Despite Beijing’s promises to ease up on its crackdown on Chinese financial markets, Reuters recently reported that the country’s top securities regulator has launched a crackdown on brokerages using feng shui – an ancient Chinese tradition – to predict stock market trends in notes to clients.
Citing local media reports in the Chinese Securities Journal, Reuters revealed that China’s Securities Regulatory Commission recently unveiled a “zero tolerance” policy prohibiting brokers from using feng shui to justify its stock recommendations.
As part of the crackdown, it has punished some brokers who have incorporated feng shui techniques into their market forecasts and investment advice. Such techniques include ‘heavenly stems’ and ‘earthly branches,’ – also known as tiangan dizhi, Yin-Yang, and Five Elements.

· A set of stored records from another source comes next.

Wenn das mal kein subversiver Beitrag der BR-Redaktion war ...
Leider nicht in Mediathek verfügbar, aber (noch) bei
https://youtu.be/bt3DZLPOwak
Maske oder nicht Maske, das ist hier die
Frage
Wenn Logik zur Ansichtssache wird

The original report didn’t name any brokerages by name, and it didn’t offer much in the way of details. Some Chinese brokerages, including Guosheng Securities and Essence Securities, have received warning letters from the CSRC over the past year after releasing reports that incorporated elements of feng shui.
But while CSRC is under tremendous pressure to enforce ‘stability’ in Chinese markets, it’s hard to imagine these techniques being much worse than whatever American analysts (like, for example, technical analysis) are using to recommend trades to clients.